◆ PASSAGE GIVEN ◆
# # # #

Edgar Degas (1834-1917)
PROPERTY FROM A NEW YORK ESTATE 
Edgar Degas (1834-1917)

Danseuse à mi-corps se coiffant

Details
Edgar Degas (1834-1917)
Danseuse à mi-corps se coiffant
signed 'Degas' (lower left)
pastel on paper laid down on stretched paper
14½ x 11 in. (36.8 x 27.9 cm.)
Drawn circa 1900-1912
Provenance
Leonard Gow, Dumbartonshire; sale, Christie's, London, 28 May 1937, lot 24.
M. Knoedler & Co., Inc., New York (acquired at the above sale).
Mrs. H.B. Spaulding, Buffalo (acquired from the above, 6 May 1938).
By descent from the above to the late owner.
Literature
P.-A. Lemoisne, Degas et son oeuvre, Paris, 1946, vol. II, p. 356, no. 628 (illustrated, p. 357; titled Danseuse se coiffant and dated circa 1880-1885).
L. Browse, Degas Dancers, London, 1949, p. 411 (illustrated, pl. 236).
Exhibited
London, The Lefevre Gallery (Alex. Reid & Lefevre, Ltd.), Corot to Cézanne, June 1936, no. 19.

Lot Essay

While Degas experimented with new techniques throughout his life, his interest in the ballet and theatre life as a subject matter never waivered. The ballet was a central feature of his oeuvre for over forty years, and he executed his works with the same discipline and precision he saw in the lives of the dancers. "The dancer could be seen as an incarnation of drawing. Line was the governing element of her achievement, the right, and wrong of what she was doing. Line was given by her limbs, her arms and legs, the centering of her body, her plomb. To draw a dancer's body was to re-enact through her limbs the terms of figure drawing itself, both as description and as expression" (R. Gordon and A. Forge, Degas, London, 1988, p. 176).

# # # #

◆ Extracted data entries ◆
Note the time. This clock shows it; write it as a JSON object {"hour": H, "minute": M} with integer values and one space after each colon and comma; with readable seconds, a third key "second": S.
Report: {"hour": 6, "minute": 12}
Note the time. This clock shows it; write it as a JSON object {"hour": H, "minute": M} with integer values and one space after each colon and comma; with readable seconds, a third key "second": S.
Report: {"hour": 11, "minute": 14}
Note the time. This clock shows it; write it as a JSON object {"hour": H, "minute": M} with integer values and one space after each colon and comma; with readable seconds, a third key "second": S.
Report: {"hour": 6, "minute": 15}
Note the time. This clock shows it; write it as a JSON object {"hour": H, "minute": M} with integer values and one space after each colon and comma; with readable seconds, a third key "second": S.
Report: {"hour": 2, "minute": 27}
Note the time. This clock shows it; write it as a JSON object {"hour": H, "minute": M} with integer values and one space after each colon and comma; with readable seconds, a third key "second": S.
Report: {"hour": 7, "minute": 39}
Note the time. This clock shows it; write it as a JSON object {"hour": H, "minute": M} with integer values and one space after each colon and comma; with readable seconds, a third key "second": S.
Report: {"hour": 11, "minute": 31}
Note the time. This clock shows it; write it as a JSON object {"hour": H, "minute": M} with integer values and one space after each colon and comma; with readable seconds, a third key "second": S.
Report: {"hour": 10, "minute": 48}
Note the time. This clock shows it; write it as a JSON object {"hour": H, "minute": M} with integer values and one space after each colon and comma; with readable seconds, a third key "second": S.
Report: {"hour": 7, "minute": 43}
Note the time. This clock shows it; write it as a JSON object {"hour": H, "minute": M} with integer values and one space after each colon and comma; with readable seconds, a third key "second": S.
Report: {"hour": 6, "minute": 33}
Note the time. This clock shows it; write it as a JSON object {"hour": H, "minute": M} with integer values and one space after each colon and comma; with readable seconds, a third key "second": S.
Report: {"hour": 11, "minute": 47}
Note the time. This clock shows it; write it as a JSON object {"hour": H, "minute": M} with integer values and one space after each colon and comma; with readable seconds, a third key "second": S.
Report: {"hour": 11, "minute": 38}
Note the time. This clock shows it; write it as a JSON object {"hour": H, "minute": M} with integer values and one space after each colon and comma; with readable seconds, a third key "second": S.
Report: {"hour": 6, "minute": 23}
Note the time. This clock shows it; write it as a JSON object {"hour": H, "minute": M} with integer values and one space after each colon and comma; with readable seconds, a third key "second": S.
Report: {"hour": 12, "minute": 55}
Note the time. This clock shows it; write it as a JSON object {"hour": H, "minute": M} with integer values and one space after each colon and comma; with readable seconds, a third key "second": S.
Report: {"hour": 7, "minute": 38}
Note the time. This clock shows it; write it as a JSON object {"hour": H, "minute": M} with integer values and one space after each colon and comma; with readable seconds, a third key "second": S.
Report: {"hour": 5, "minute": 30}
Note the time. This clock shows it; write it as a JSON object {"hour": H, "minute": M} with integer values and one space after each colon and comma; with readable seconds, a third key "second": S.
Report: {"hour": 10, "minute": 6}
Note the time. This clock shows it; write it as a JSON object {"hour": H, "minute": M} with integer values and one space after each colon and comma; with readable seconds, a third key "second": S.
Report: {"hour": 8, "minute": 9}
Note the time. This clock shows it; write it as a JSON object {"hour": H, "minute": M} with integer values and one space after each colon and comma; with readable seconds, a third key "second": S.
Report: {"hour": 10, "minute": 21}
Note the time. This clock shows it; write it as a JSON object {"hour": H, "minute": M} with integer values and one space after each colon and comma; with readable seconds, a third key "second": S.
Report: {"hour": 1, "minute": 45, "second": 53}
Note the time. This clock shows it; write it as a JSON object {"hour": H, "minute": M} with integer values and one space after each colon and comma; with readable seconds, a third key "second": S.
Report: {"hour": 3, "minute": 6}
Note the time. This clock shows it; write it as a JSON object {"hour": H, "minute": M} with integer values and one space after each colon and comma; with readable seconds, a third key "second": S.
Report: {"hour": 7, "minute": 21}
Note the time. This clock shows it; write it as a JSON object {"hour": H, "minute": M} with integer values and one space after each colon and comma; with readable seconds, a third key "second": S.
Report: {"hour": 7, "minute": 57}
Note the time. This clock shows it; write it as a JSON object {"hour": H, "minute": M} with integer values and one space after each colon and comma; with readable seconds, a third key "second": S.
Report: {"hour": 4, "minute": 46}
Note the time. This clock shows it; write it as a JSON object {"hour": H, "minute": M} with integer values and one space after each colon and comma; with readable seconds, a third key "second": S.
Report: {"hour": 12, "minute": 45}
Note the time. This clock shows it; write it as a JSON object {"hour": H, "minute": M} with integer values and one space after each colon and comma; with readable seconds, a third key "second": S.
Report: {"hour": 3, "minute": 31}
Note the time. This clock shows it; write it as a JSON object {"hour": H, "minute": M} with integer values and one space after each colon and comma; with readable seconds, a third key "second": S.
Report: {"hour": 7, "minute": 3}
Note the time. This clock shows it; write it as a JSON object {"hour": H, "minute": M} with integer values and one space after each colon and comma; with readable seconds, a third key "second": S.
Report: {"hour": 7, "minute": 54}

# # # #

◆ GIVEN REQUEST A ◆
In the catalogue entry, condense the paragraph beginning "While Degas experimented" into two or three sentences that keep its main facts.
◆ GIVEN REQUEST B ◆
According to the catalogue entry, when was the pastel drawn?
Work only from the catalogue entry, not the listing.

◆ FINISHED ANSWER A ◆
Although Degas tried new techniques throughout his life, his interest in the ballet and theatre life as a subject remained constant. The ballet was central to his work for over forty years, and he brought to it the same discipline and precision he saw in the dancers' lives. A quoted passage from R. Gordon and A. Forge describes the dancer as an incarnation of drawing, with line as the governing element of her achievement, so that drawing her body re-enacted the terms of figure drawing itself.

◆ FINISHED ANSWER B ◆
Circa 1900-1912.